Around that same time, I met my best friend, Shaun. (who had been a friend for a long time prior to that through a group we both frequented that was dedicated to Hitchhiker's Guide to the Galaxy--it was only through a series of insane events that led to us meeting in person and becoming the friends we are today)
I was losing weight--drastically. I had gone through a difficult stage in my life, and managed to gain alot of weight. By the time I finally met Jason, I was back to my old self.

I was taking tai chi, yoga..etc.. I eventually got my GED after putting it off for far too long. I got my drivers license, a vehicle, and suddenly I found myself with a boyfriend and more importantly-- FREEDOM.

I moved out after almost a year of dating to live with Jason. We were always broke, but it was good.
And then my brother decided he was tired of taking on all the responsibility, and he decided to join the army. In retrospect, it was the best decision he could have made for himself. He met his soon-to-be wife, and now they live in Germany with a beautiful son.

Jason was never very keen on my family, but he decided he'd rather live with my mother and myself than to be alone, so we moved into my brother's house. We basically assumed all his responsibilities.
That was 3 years ago. The strain on the relationship was apparently more than he could take, as was demonstrated this week. We've had problems on and off for more than a year now. I started gaining more weight. I tried the gym, but I hated it. I was overwhelmed, tired, etc...
I was eating unhealthy, I didn't do the things I love-- hiking, swimming, yoga. I slipped into a stage of suspended animation.

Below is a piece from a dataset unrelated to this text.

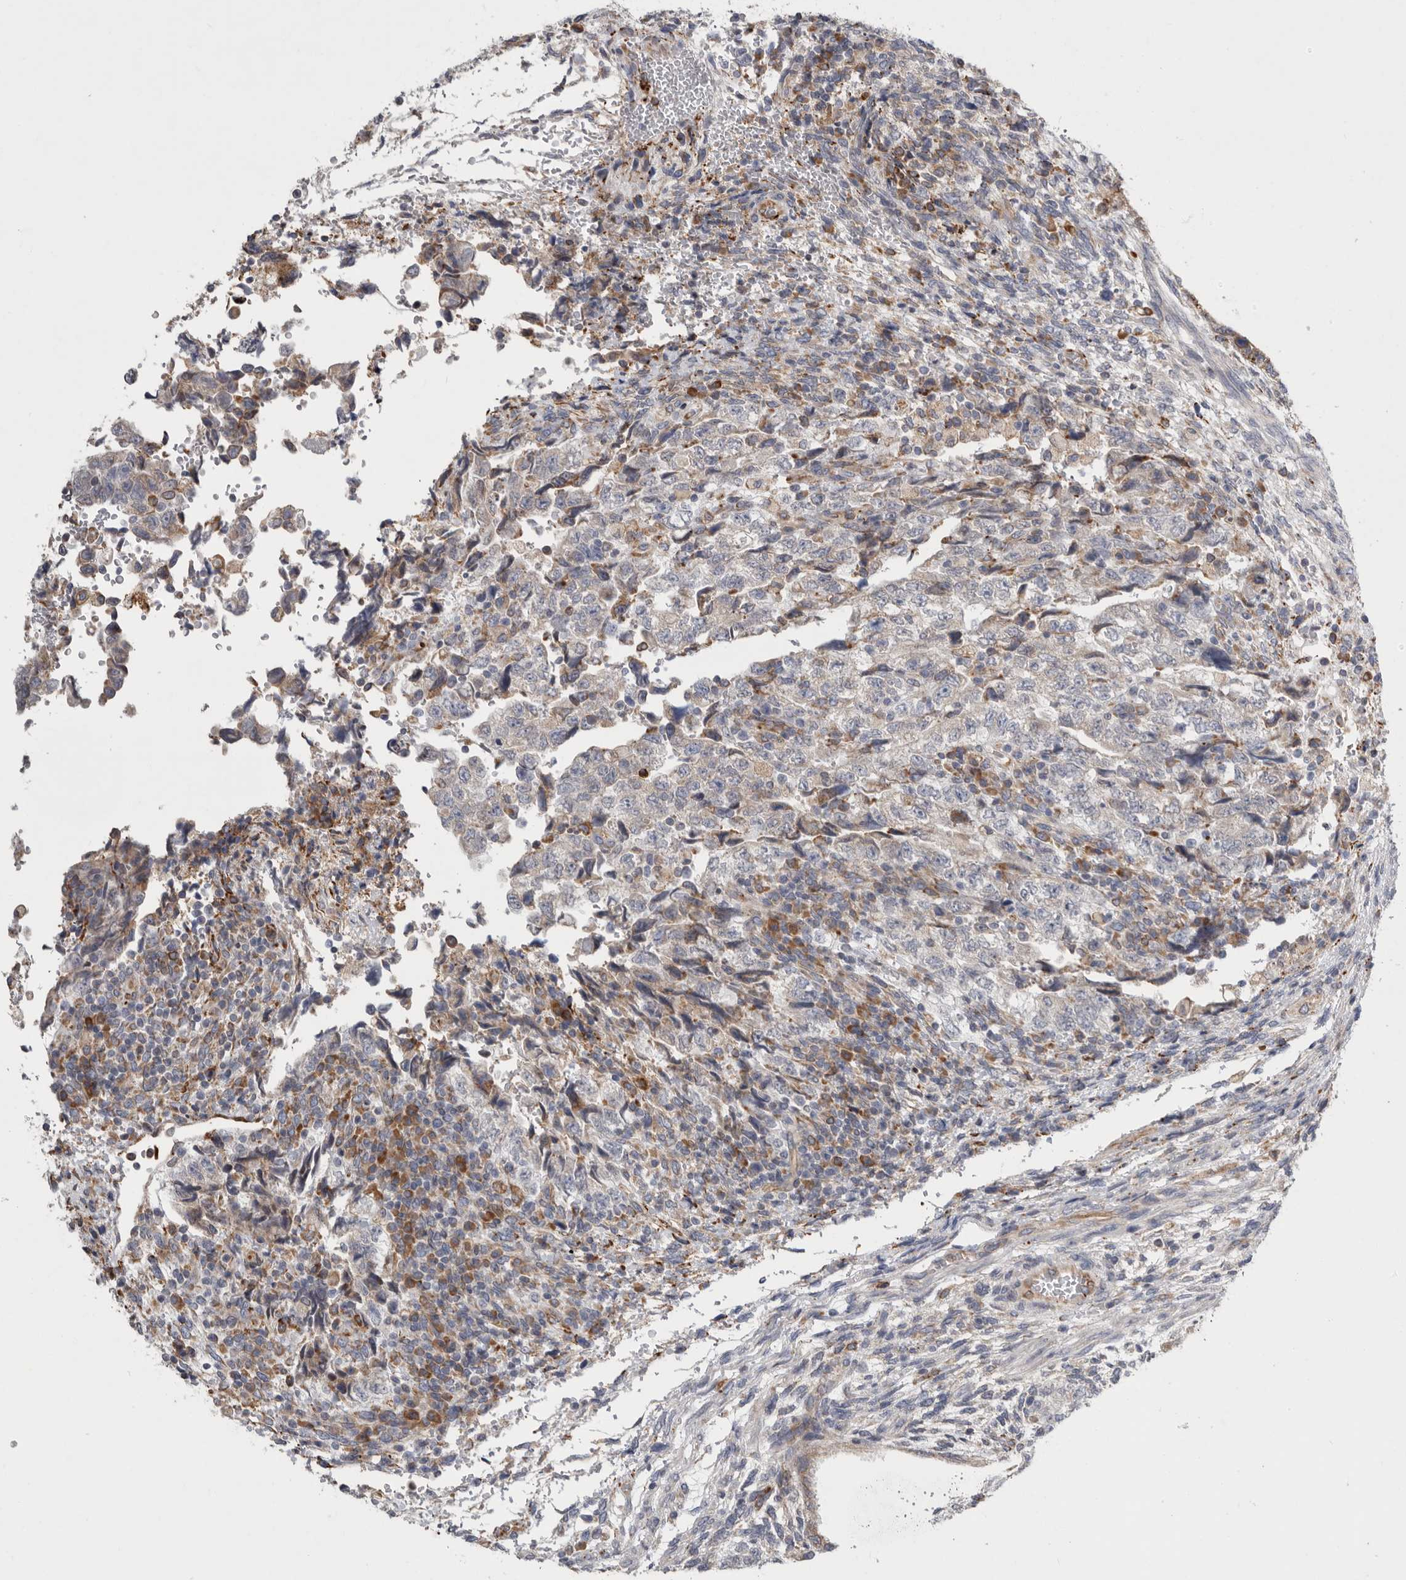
{"staining": {"intensity": "weak", "quantity": "<25%", "location": "cytoplasmic/membranous"}, "tissue": "testis cancer", "cell_type": "Tumor cells", "image_type": "cancer", "snomed": [{"axis": "morphology", "description": "Normal tissue, NOS"}, {"axis": "morphology", "description": "Carcinoma, Embryonal, NOS"}, {"axis": "topography", "description": "Testis"}], "caption": "Immunohistochemistry (IHC) histopathology image of neoplastic tissue: testis cancer stained with DAB (3,3'-diaminobenzidine) exhibits no significant protein staining in tumor cells.", "gene": "GANAB", "patient": {"sex": "male", "age": 36}}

In February, I found aikido. I also started eating healthier--I went back to being a vegetarian. I found myself once again feeling good about myself.

I feel like I'm right back to where I started. I'm in shape, I've found something I love to do. I'm also broke. Hehe But I think it's going to be okay. I have no idea what direction my life is heading towards, but I think it can only get better.

***End random streams of consciousness***

Liz

1 Comments:

Blogger uchi deshi said...

It's not so bad to end up healthy and doing something you like. People go a long time and never find either one of those.